Metadata Documents for the Amazon Kendra S3 Connector

Let’s pick up on the scenario we left our last section. Your search results may vary dramatically if you use an attribute for filtering, for example, analyze the results you can get depending on the facet you define on the search:

Using Well Architected as category:

Using Security as category:

In order to improve your results and to give your users the opportunity of filtering through attributes the documents, you are going to create a separate metadata document to go along with each of our PDF documents.

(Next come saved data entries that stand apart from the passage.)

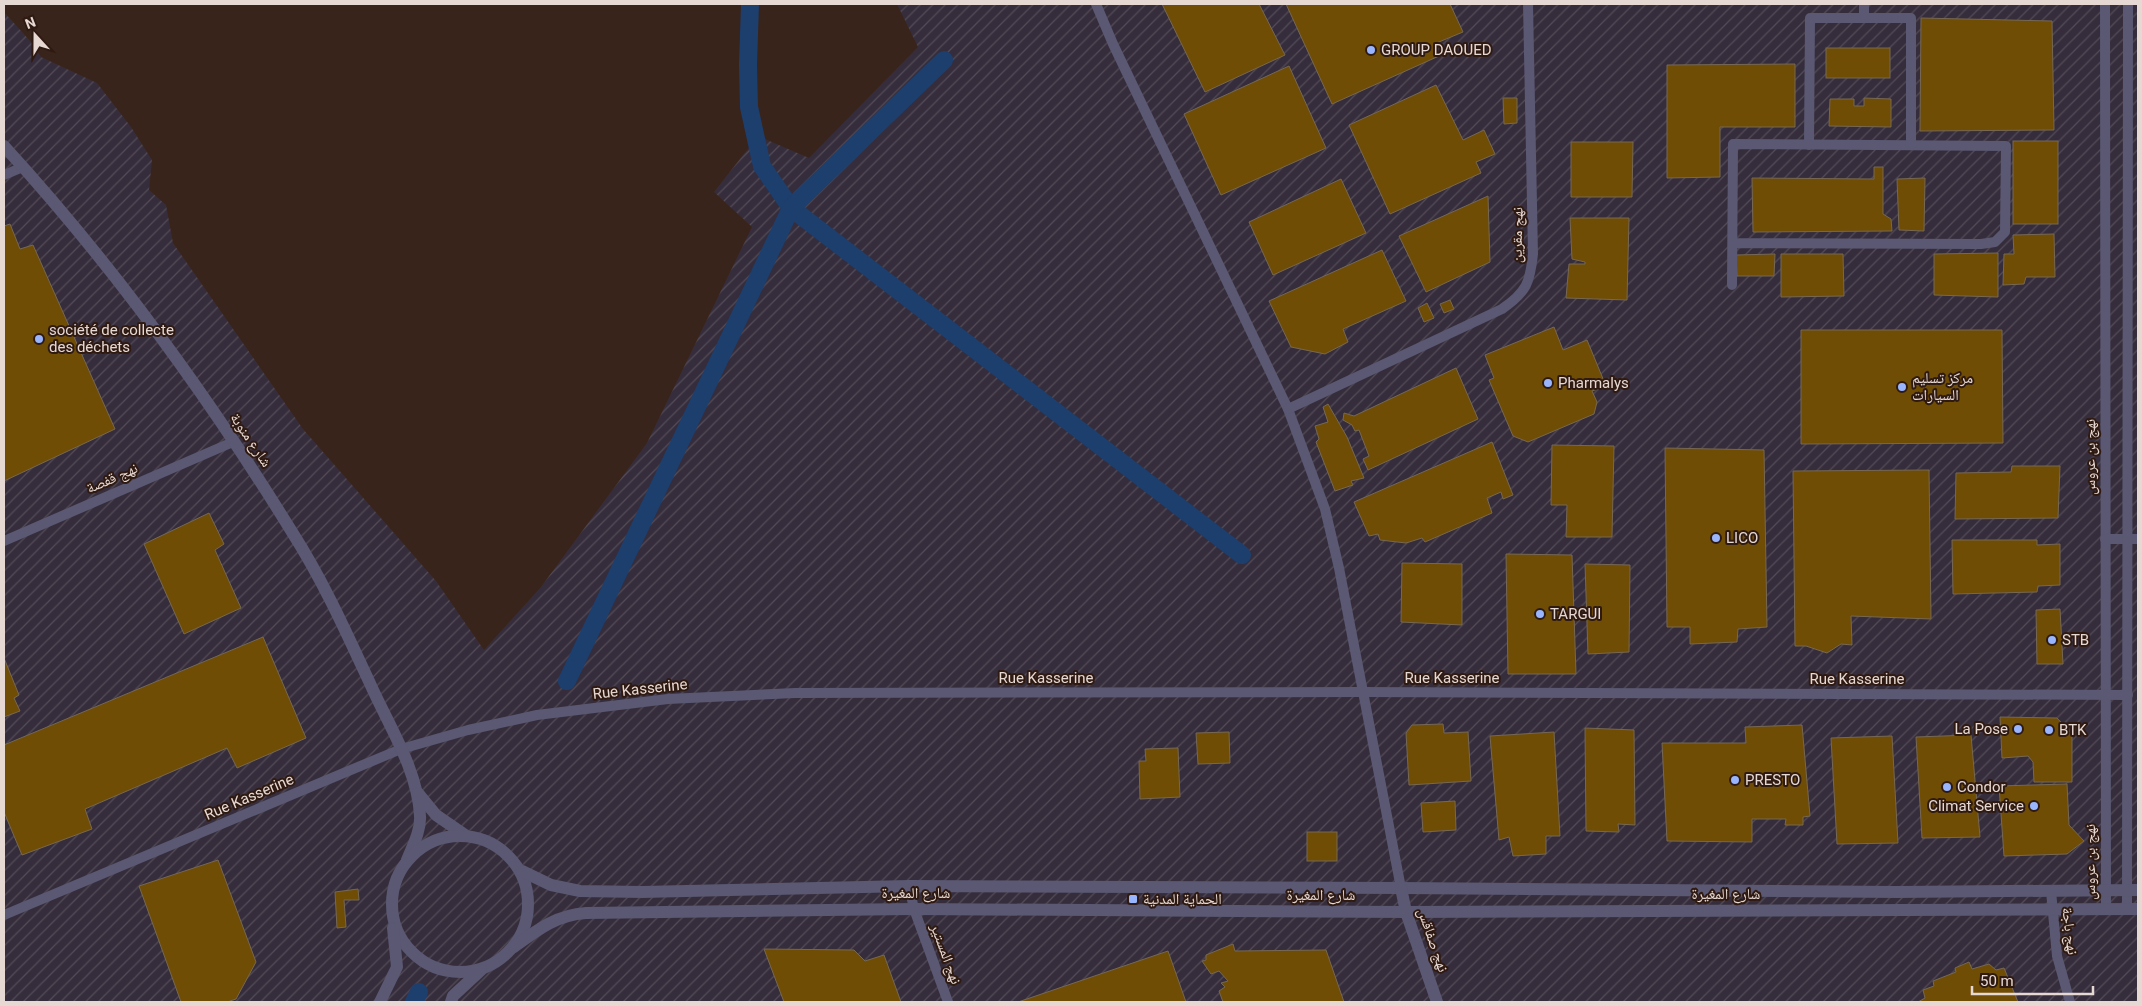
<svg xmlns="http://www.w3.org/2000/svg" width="2142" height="1006" font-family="Roboto,'Noto Naskh Arabic',sans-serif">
<defs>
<pattern id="industrial-furrows" width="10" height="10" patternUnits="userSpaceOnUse" patternTransform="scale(1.25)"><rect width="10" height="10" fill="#362d3c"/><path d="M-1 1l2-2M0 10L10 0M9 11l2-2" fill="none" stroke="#534b57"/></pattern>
</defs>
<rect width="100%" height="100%" fill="#39241b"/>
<path fill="url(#industrial-furrows)" d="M897 4H2138V1002H4V12L31 42 41 57 97 83 131 127 152 160 149 190 166 205 173 243 303 429 436 581 484 650 541 587 647 443 752 227 714 192 758 136 809 158 918 47Z"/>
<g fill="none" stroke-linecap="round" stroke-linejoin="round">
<g stroke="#1d3f6e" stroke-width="18">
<path d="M750 4 748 65 749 107 762 166 791 208 1242 555"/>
<path d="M567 681 791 208 944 60"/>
<path d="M414 1002 419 992"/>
</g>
</g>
<g fill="#704d04" stroke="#766853">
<path d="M1162 4H1259L1285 55 1205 92Z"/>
<path d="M1286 4H1450L1463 32 1434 44 1439 56 1332 104Z"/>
<path d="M1921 18 2052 21 2054 130 1920 131Z"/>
<rect x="1826" y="48" width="64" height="30"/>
<path d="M1795 64V127H1720V177L1667 178V65Z"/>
<path d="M1289 66 1326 148 1221 195 1184 114Z"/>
<path d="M1436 85 1463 140 1484 130 1495 154 1476 162 1481 173 1390 214 1349 125Z"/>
<path d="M1503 98H1517V123L1504 124Z"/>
<path d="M1864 98 1891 99V127L1829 126 1830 99H1854V106H1864Z"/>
<rect x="2013" y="141" width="45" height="83"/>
<path d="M1571 142H1633L1632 197H1571Z"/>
<path d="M1874 167H1883V214L1891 219 1892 231 1753 232 1752 178 1874 179Z"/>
<path d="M1925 178 1924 231 1899 230 1897 179Z"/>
<path d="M1341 179 1366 233 1273 275 1249 222Z"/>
<path d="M1488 196 1490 262 1426 292 1399 236Z"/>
<path d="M1570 218H1629L1627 300 1566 298 1569 264H1585V262L1572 259Z"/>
<path d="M10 224 20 249 33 245 115 429 4 481V226Z"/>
<path d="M2054 234 2055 277H2026L2024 284 2003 285 2004 254H2014L2013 235Z"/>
<path d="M1382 250 1406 301 1343 329 1348 342 1325 354 1291 347 1269 301Z"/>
<path d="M1998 253V297L1934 295V254Z"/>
<path d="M1775 254 1774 276H1737L1736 255Z"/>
<path d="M1781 254H1843L1844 296 1781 297Z"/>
<path d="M1450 300 1454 309 1444 313 1440 304Z"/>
<path d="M1427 303 1434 318 1424 322 1418 308Z"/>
<path d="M1554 327 1563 350 1587 340 1606 386 1592 391 1597 402 1594 414 1528 442 1513 436 1489 380 1494 378 1485 355Z"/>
<path d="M1801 330H2002L2003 443 1801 444Z"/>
<path d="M1456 368 1478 419 1368 470 1363 459 1369 456 1359 430 1355 431 1352 425 1343 420 1344 413 1354 416Z"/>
<path d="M1328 404 1347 437 1364 478 1351 481 1353 485 1335 491 1316 442 1319 439 1315 426 1328 422 1323 407Z"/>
<path d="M1492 442 1513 495 1503 499 1501 492 1487 498 1492 513 1425 542 1422 538 1406 543 1380 540 1378 534 1369 536 1354 502Z"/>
<path d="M1552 445 1614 446 1612 537H1566L1567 505H1551Z"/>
<path d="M1665 448 1764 450 1767 627 1738 629 1737 642 1690 644V627H1667Z"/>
<path d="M2012 466H2060L2058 518 1955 519 1956 473 2011 472Z"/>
<path d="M1929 470 1931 619 1851 616 1852 645 1841 644 1827 653 1806 646H1795L1793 471Z"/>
<path d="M209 513 224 544 215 550 241 608 184 634 144 544Z"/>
<path d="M1952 540H2037V545L2060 544V585L2038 586 2037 592 1953 594Z"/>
<path d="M1506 554 1572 555 1576 674H1508Z"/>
<path d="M1402 563 1462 564V625L1401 622Z"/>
<path d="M1585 564 1630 565 1629 652 1588 654Z"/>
<path d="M2060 609 2063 664H2037L2036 610Z"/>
<path d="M263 637 306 738 237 768 227 748 85 809 92 829 22 855 4 812V745Z"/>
<path d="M4 658 19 695 14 698 20 711 4 717Z"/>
<path d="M2000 717 2057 718 2072 734V782H2034L2033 762 2028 756 2002 758Z"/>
<path d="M1443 724 1444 733 1468 732 1471 781 1409 785 1406 733 1412 725Z"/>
<path d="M1802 725 1810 816 1803 817V825H1785L1786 819H1752V842L1667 841 1662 743H1746L1745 727Z"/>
<path d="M1585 728 1634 730 1635 825 1618 824 1619 832 1586 831Z"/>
<path d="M1229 732 1230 763 1198 764 1196 733Z"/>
<path d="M1554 732 1560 836H1546V854L1513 856 1509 837 1499 840 1490 736Z"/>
<path d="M1971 735 1980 837 1922 838 1916 737Z"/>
<path d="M1892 736 1898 843 1837 844 1831 738Z"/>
<path d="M1178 748 1180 797 1140 799 1139 761H1146L1145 749Z"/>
<path d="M2067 784 2069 825 2084 841 2067 854 2004 856 1999 786Z"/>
<path d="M1455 801 1456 830 1423 832 1421 803Z"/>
<rect x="1307" y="832" width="30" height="29"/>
<path d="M218 860 256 962 236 999 227 1002H181L139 886Z"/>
<path d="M358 889 359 900H344L346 927 337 928 335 892Z"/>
<path d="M1233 944 1235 951 1326 950 1344 1002H1223L1219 991 1225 987 1221 983 1228 981 1219 971 1211 974 1202 961 1206 960V955Z"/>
<path d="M764 949 854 950 865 961 884 955 901 1002H784Z"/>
<path d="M1168 951 1186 1002H1018Z"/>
<path d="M1969 962 1972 969 1989 964 1996 970 2004 968 2018 1002H1918L1925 998 1923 990 1934 986 1933 981 1956 972 1955 968Z"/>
</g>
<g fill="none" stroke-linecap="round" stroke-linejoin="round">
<g stroke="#5a5872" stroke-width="10">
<path d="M1096 4 1113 44 1288 409 1325 509 1339 568 1401 888"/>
<path d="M1864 4V18"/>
<path d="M2105 4 2106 910"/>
<path d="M1809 145 1810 18H1911V145"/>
<path d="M4 175 23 167"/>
<path d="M1732 285 1733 144 2006 146 2005 232 1995 242 1981 244 1733 243"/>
<path d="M1288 409 1502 309C1527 292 1530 282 1533 254L1528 4"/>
<path d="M2105 539H2138"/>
<path d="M4 541 233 442"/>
<path d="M909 886 914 909 948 1002"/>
<path d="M2051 891 2057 956 2070 1002"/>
<path d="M2127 909 2128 4"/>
<path d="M4 915 401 749 468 730 537 715 668 699 795 693 1362 692 2128 695"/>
</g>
<g stroke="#5a5872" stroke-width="12">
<path d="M4 146C112 264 208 396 292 532 324 582 348 636 373 690 391 729 418 772 420 816 421 831 412 847 407 860"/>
<path d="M418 793 436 815 465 835"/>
<circle cx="460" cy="904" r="68"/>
<path d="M522 871 551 885 580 891 642 892 909 886 1401 888 1897 892 2138 890"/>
<path d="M1401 888 1406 912 1437 1002"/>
<path d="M514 947C537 930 556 915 586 913L914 909 1406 912 2138 909"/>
<path d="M380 1002 397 967 393 928"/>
<path d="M451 1002 453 996 481 970"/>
</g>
</g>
<g fill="#99b5fd" stroke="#2f1a12" stroke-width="2">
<circle cx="1371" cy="50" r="5"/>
<circle cx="39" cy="339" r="5"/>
<circle cx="1548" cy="383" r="5"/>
<circle cx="1902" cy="387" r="5"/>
<circle cx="1716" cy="538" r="5"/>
<circle cx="1540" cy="614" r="5"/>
<circle cx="2052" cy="640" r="5"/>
<circle cx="2018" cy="729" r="5"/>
<circle cx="2049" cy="730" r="5"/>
<circle cx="1735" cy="780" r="5"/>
<circle cx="1947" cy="787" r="5"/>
<circle cx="2034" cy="806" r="5"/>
<rect x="1128" y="894" width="10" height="10" rx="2.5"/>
</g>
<g text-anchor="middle" stroke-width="4" stroke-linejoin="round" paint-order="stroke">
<g font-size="15" fill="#e6d8d2" stroke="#2f1a12" text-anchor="start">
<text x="1381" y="55">GROUP DAOUED</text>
<text x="49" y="335">société de collecte<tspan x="49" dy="17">des déchets</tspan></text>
<text x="1912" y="383">مركز تسليم<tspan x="1912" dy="17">السيارات</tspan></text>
<text x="1558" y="388">Pharmalys</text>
<text x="1726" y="543">LICO</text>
<text x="1550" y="619">TARGUI</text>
<text x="2062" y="645">STB</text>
<text x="2008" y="734" text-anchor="end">La Pose</text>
<text x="2059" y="735">BTK</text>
<text x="1745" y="785">PRESTO</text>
<text x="1957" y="792">Condor</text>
<text x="2024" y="811" text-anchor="end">Climat Service</text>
<text x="1143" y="904">الحماية المدنية</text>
</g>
<g font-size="15" fill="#e6d8d2" stroke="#2f1a12">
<text transform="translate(1517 235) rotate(-89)" y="5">نهج مقرين</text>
<text transform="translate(251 440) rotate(56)" y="5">شارع منوبة</text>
<text transform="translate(2090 457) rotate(-90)" y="5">نهج بن عروس</text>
<text transform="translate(112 478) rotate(-24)" y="5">نهج قفصة</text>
<text x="1046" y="683">Rue Kasserine</text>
<text x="1452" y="683">Rue Kasserine</text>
<text x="1857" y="684">Rue Kasserine</text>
<text transform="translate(640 689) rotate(-6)" y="5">Rue Kasserine</text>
<text transform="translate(249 797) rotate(-23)" y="5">Rue Kasserine</text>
<text transform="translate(2090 862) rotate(-90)" y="5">نهج بن عروس</text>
<text x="916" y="898">شارع المغيرة</text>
<text x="1726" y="899">شارع المغيرة</text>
<text x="1321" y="900">شارع المغيرة</text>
<text transform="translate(2070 931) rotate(83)" y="5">نهج باجة</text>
<text transform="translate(1433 940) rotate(71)" y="5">نهج صفاقس</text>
<text transform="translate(946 954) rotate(70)" y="5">نهج المستير</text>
</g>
</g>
<rect width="2142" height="1006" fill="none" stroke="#e6d8d2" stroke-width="10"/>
<g transform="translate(35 35) rotate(339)" stroke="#2f1a12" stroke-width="4" paint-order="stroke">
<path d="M0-4L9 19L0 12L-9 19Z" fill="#e6d8d2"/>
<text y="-8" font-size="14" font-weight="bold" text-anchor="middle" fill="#e6d8d2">N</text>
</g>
<path d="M1972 986v8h121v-8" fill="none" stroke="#e6d8d2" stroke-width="2.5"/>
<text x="1980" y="986" font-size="15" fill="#e6d8d2" stroke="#2f1a12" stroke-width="4" paint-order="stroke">50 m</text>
</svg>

You can extract metadata automatically based on how the PDF was created. Some PDF documents include some metadata natively, typical examples of this can be the creation date, the title, author, etc. In our case I extracted the creation date and title where available. Additionally, a new attribute called category has been created based on the directory where the document was located. The category attribute can be useful for scenarios like github where there is a directory structure or also if you are manually curating documents it is easier to drop documents into a directory for parsing vs modifying metadata files manually.

You can download the AWS Whitepapers with metadata documents here.

This is one example:

{
 "Attributes": 
    {
        "_category": "Best Practices",
        "number_of_pages": 12,
        "_created_at": "2019-05-31T22:48:23Z"
        },
 "title": "Best Practices Design Patterns: Optimizing Amazon S3 Performance",
 "content_type": "PDF"
}

In this case the title, creation_date and number_of_pages have been extracted from the document’s metadata, the category was extracted from the directory where this file is stored.

Note: As it was mentioned before, an important attribute is _source_uri that can be used as the document location on the search result instead of the S3 object itself.